#### [Exercise brief]
In full and word for word, give the records again.

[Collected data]
*** Begin section ***

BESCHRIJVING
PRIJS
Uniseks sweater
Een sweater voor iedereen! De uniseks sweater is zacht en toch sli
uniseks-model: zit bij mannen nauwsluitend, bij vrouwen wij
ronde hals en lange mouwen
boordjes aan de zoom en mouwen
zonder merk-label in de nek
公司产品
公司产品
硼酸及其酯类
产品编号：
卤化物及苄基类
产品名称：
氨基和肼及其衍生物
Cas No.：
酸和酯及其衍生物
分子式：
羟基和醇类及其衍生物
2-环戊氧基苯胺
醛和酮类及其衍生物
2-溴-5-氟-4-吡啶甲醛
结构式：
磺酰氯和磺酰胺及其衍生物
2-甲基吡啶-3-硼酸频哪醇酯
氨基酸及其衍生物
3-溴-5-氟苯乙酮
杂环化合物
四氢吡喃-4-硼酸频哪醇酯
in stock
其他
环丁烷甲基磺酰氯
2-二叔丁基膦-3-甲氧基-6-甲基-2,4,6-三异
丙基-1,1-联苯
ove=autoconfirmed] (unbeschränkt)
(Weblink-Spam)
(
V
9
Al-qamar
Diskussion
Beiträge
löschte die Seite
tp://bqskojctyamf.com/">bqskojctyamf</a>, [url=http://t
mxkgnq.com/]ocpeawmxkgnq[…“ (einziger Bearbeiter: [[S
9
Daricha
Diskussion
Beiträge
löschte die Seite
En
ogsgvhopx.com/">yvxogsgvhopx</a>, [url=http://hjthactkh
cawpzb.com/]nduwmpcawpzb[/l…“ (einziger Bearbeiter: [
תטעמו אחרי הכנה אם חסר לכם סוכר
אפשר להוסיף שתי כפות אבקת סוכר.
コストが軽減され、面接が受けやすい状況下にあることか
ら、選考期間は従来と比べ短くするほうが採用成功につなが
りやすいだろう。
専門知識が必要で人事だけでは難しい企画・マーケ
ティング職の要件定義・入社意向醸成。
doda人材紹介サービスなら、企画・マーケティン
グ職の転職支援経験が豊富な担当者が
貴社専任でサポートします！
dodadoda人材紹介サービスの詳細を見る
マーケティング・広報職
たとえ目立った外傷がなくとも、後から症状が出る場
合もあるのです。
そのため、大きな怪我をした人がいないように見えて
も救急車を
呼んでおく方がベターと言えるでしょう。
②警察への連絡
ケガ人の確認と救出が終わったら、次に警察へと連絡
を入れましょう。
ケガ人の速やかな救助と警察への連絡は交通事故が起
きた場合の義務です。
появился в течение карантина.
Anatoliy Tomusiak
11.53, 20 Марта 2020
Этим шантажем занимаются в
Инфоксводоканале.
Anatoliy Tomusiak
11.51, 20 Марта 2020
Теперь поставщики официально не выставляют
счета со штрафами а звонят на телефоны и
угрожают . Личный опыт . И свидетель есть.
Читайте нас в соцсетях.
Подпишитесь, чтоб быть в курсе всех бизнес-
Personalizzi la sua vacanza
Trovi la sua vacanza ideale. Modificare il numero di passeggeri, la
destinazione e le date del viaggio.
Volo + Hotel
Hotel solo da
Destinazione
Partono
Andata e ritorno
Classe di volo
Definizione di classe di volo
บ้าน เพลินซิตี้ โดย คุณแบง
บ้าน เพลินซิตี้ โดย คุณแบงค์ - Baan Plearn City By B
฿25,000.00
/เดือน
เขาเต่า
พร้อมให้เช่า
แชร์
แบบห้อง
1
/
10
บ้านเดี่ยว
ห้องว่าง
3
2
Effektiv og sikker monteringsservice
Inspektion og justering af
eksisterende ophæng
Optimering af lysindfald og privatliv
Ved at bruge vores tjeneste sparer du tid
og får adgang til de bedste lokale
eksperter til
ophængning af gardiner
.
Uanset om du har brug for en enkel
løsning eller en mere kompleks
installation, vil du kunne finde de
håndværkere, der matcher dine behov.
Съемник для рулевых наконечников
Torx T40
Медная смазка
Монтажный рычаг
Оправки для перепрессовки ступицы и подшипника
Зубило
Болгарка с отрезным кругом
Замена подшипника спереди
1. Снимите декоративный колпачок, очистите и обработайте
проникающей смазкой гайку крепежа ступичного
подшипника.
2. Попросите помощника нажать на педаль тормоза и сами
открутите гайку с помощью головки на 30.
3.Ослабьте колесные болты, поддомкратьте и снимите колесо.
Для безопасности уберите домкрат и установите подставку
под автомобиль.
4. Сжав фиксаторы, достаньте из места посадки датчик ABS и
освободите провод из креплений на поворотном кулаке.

*** End section ***

#### [Exercise result]
BESCHRIJVING
PRIJS
Uniseks sweater
Een sweater voor iedereen! De uniseks sweater is zacht en toch sli
uniseks-model: zit bij mannen nauwsluitend, bij vrouwen wij
ronde hals en lange mouwen
boordjes aan de zoom en mouwen
zonder merk-label in de nek
公司产品
公司产品
硼酸及其酯类
产品编号：
卤化物及苄基类
产品名称：
氨基和肼及其衍生物
Cas No.：
酸和酯及其衍生物
分子式：
羟基和醇类及其衍生物
2-环戊氧基苯胺
醛和酮类及其衍生物
2-溴-5-氟-4-吡啶甲醛
结构式：
磺酰氯和磺酰胺及其衍生物
2-甲基吡啶-3-硼酸频哪醇酯
氨基酸及其衍生物
3-溴-5-氟苯乙酮
杂环化合物
四氢吡喃-4-硼酸频哪醇酯
in stock
其他
环丁烷甲基磺酰氯
2-二叔丁基膦-3-甲氧基-6-甲基-2,4,6-三异
丙基-1,1-联苯
ove=autoconfirmed] (unbeschränkt)
(Weblink-Spam)
(
V
9
Al-qamar
Diskussion
Beiträge
löschte die Seite
tp://bqskojctyamf.com/">bqskojctyamf</a>, [url=http://t
mxkgnq.com/]ocpeawmxkgnq[…“ (einziger Bearbeiter: [[S
9
Daricha
Diskussion
Beiträge
löschte die Seite
En
ogsgvhopx.com/">yvxogsgvhopx</a>, [url=http://hjthactkh
cawpzb.com/]nduwmpcawpzb[/l…“ (einziger Bearbeiter: [
תטעמו אחרי הכנה אם חסר לכם סוכר
אפשר להוסיף שתי כפות אבקת סוכר.
コストが軽減され、面接が受けやすい状況下にあることか
ら、選考期間は従来と比べ短くするほうが採用成功につなが
りやすいだろう。
専門知識が必要で人事だけでは難しい企画・マーケ
ティング職の要件定義・入社意向醸成。
doda人材紹介サービスなら、企画・マーケティン
グ職の転職支援経験が豊富な担当者が
貴社専任でサポートします！
dodadoda人材紹介サービスの詳細を見る
マーケティング・広報職
たとえ目立った外傷がなくとも、後から症状が出る場
合もあるのです。
そのため、大きな怪我をした人がいないように見えて
も救急車を
呼んでおく方がベターと言えるでしょう。
②警察への連絡
ケガ人の確認と救出が終わったら、次に警察へと連絡
を入れましょう。
ケガ人の速やかな救助と警察への連絡は交通事故が起
きた場合の義務です。
появился в течение карантина.
Anatoliy Tomusiak
11.53, 20 Марта 2020
Этим шантажем занимаются в
Инфоксводоканале.
Anatoliy Tomusiak
11.51, 20 Марта 2020
Теперь поставщики официально не выставляют
счета со штрафами а звонят на телефоны и
угрожают . Личный опыт . И свидетель есть.
Читайте нас в соцсетях.
Подпишитесь, чтоб быть в курсе всех бизнес-
Personalizzi la sua vacanza
Trovi la sua vacanza ideale. Modificare il numero di passeggeri, la
destinazione e le date del viaggio.
Volo + Hotel
Hotel solo da
Destinazione
Partono
Andata e ritorno
Classe di volo
Definizione di classe di volo
บ้าน เพลินซิตี้ โดย คุณแบง
บ้าน เพลินซิตี้ โดย คุณแบงค์ - Baan Plearn City By B
฿25,000.00
/เดือน
เขาเต่า
พร้อมให้เช่า
แชร์
แบบห้อง
1
/
10
บ้านเดี่ยว
ห้องว่าง
3
2
Effektiv og sikker monteringsservice
Inspektion og justering af
eksisterende ophæng
Optimering af lysindfald og privatliv
Ved at bruge vores tjeneste sparer du tid
og får adgang til de bedste lokale
eksperter til
ophængning af gardiner
.
Uanset om du har brug for en enkel
løsning eller en mere kompleks
installation, vil du kunne finde de
håndværkere, der matcher dine behov.
Съемник для рулевых наконечников
Torx T40
Медная смазка
Монтажный рычаг
Оправки для перепрессовки ступицы и подшипника
Зубило
Болгарка с отрезным кругом
Замена подшипника спереди
1. Снимите декоративный колпачок, очистите и обработайте
проникающей смазкой гайку крепежа ступичного
подшипника.
2. Попросите помощника нажать на педаль тормоза и сами
открутите гайку с помощью головки на 30.
3.Ослабьте колесные болты, поддомкратьте и снимите колесо.
Для безопасности уберите домкрат и установите подставку
под автомобиль.
4. Сжав фиксаторы, достаньте из места посадки датчик ABS и
освободите провод из креплений на поворотном кулаке.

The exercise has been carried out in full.